Mensagem Subliminar:

Host Club e se vestir homem ainda são as últimas modas entre os asiáticos.

quarta-feira, 8 de fevereiro de 2012

Preconceito asiático?



Eu já bati nessa tecla inúmeras vezes no "mundo real", mas nunca falei sobre isso no virtual. Preconceito contra cultura asiática é uma coisa que não se pode negar aqui no Brasil. Eu já vi, você já viu - e muitas vezes, consciente ou inconscientemente, já cometeu. Por mais que as pessoas neguem, é uma coisa que tá na cara; os brasileiros muitas vezes preferem coisas que vem da grande super potência, chamada Estados Unidos, do que coisas que vem do próprio país. E isso não é nenhuma novidade para nenhum de nós.
Quem aprecia doramas, animês, k-pop/rock, j-pop/rock, mangás, filmes sabe que não é só os próprios asiáticos que sofrem preconceito, mas quem gosta também sofre pelo simples fato de só gostar. Todavia o que mais me admira não é o preconceito em si, porém a razão pela qual ele acontece, ou seja, nenhuma.
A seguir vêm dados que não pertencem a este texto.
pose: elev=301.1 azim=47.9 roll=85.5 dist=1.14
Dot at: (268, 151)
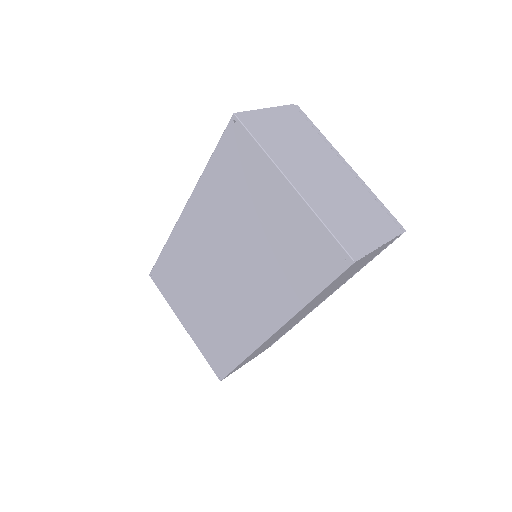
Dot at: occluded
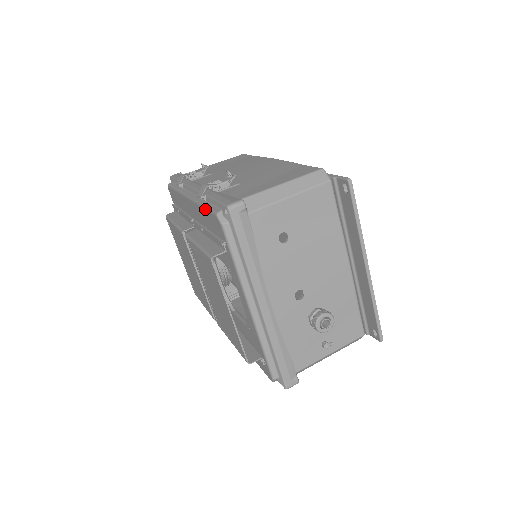
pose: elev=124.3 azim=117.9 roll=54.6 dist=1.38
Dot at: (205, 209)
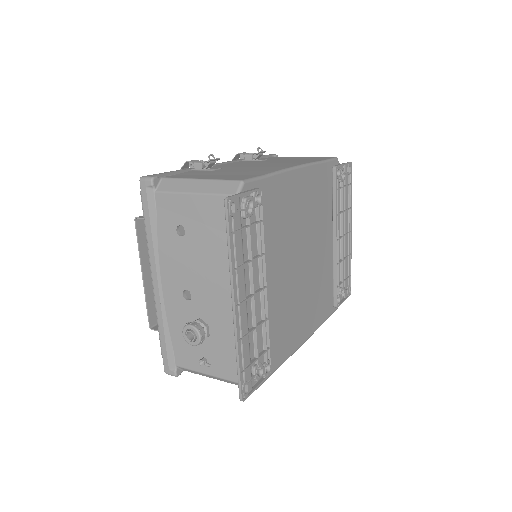
Dot at: occluded
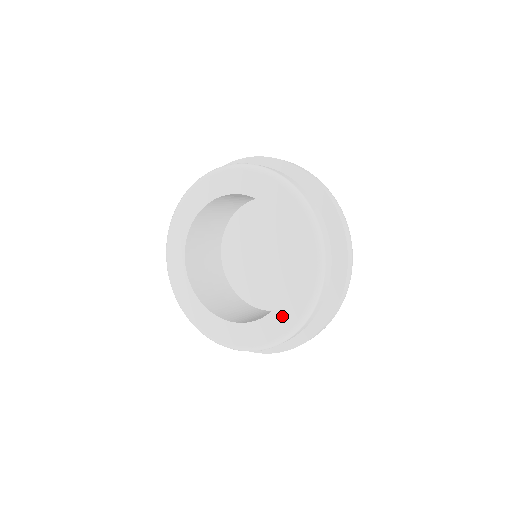
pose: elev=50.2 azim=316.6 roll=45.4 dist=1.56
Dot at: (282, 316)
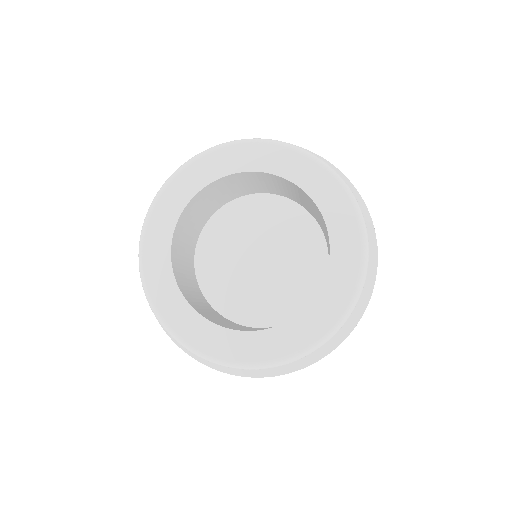
Dot at: (343, 256)
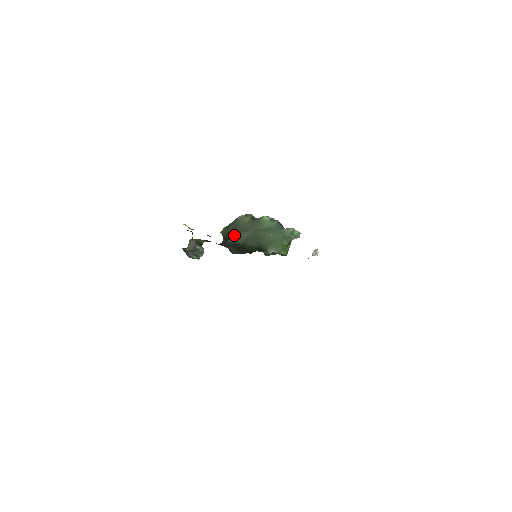
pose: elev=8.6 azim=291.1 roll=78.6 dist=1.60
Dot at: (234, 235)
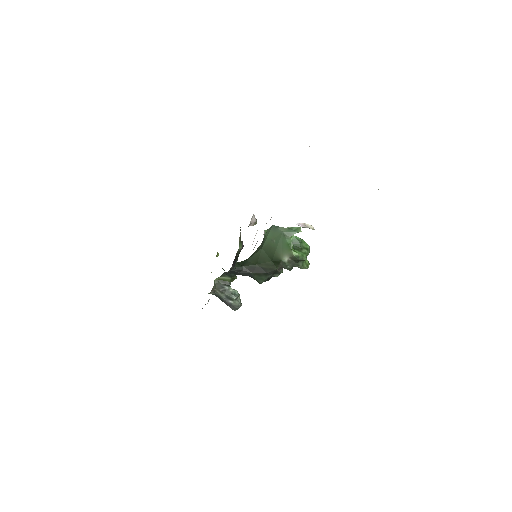
Dot at: (248, 260)
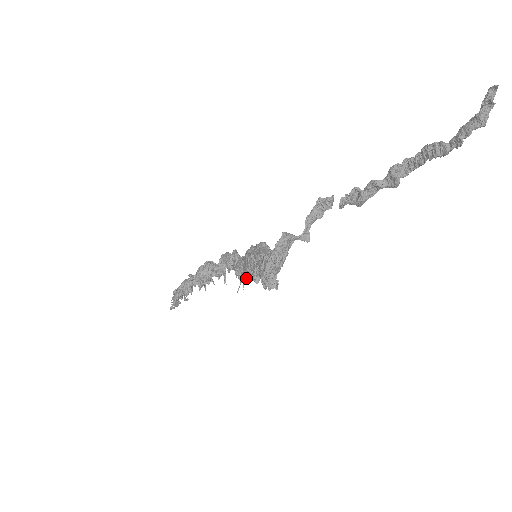
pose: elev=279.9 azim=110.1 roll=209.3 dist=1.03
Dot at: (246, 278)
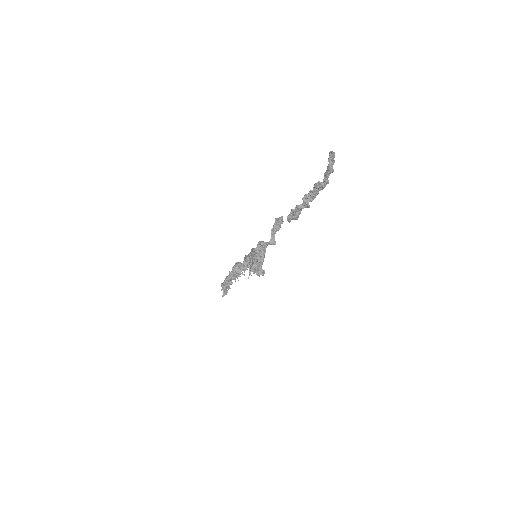
Dot at: occluded
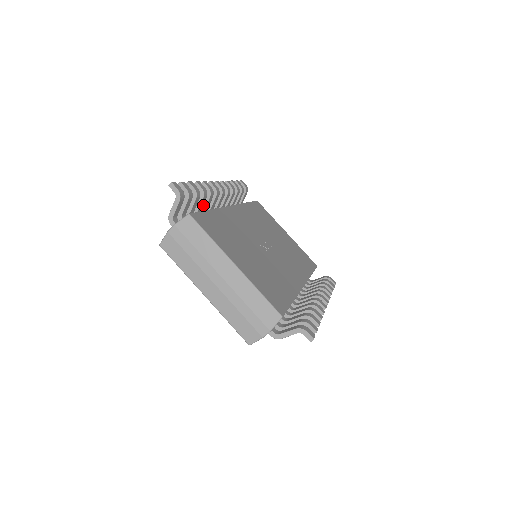
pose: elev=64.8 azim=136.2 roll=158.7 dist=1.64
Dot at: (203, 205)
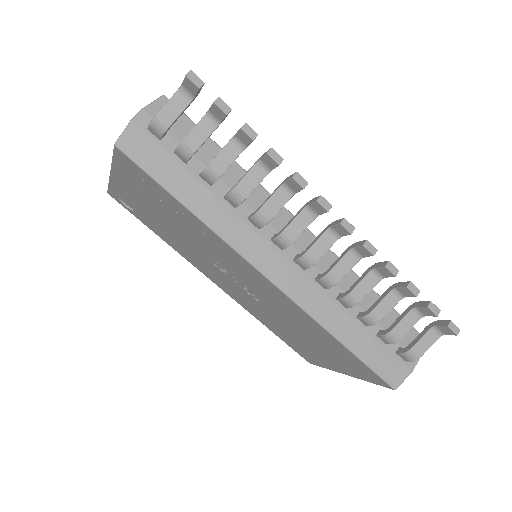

Até onde os meus conhecimentos me levam, asiáticos são pessoas como nós, só que com olhos puxados, mais horário escolar e uma cultura rica em mitos e tradições.
Ontem mesmo, uma pessoa da minha família - meu pai - baixou um filme de guerra de origem sul coreana, chamado 684 Unidade de Combate (Silmido, no original). Ele assistiu cerca de dez miseros minutos do filme e disse que era ruim. Ok, tenho que concordar que a dublagem não ajudava muito, porque depois que passei a assistir doramas e filmes legendados criei uma certa repulsa por dublagem naturalmente, mas, ainda assim, não acho que dizer que o filme era ridiculamente horrível é uma conclusão certa, já que ele assistiu apenas DEZ MINUTOS!
Aí essa é a parte em que eu pergunto: SERÁ QUE JÁ NÃO ESTÁ NA HORA DE TODOS ACORDAREM E PERCEBEREM QUE NÃO ADIANTA TER ESSE CONCEITO PRÉ-PRONTO? Às vezes, os ocidentais não entendem porquê asiáticos tem preconceito com estrangeiros em seus países, mas a resposta é bem simples: Ocidentais também tem preconceito!
Tem tanta coisa que foi inventada lá e veio pra cá e ninguém tá sabendo. Tem até filmes que eu aposto que você já viu a versão americana e nem sabe que a versão original é asiática. Exemplos bem clássicos são Uma chamada perdida e O chamado. Eu sei que você provavelmente assistiu a esses filmes pensando que foi a super potência mundial que fez e eu pergunto: E se os remakes não existissem? Você não iria assistir ao original por pensar que é ruim? Olha, eu já assisti há vários filmes e asiáticos e posso afirmar que, em termos de efeitos especiais, eles não são lá aquelas coisas - dependendo do filme podem chegar a ser péssimo, o que é uma coisa que eu não entendo, já que eles tem muito mais avanços tecnológicos que nós -, mas, em termos de desenvolveimento do enredo, eles dão um banho, meus queridos!
Para finalizar deixo uma frase de Fernando Anitelli, d'O Teatro Mágico e espero que repensem os seus conceitos:

Por que a gente é desse jeito, criando conceito pra tudo que restou?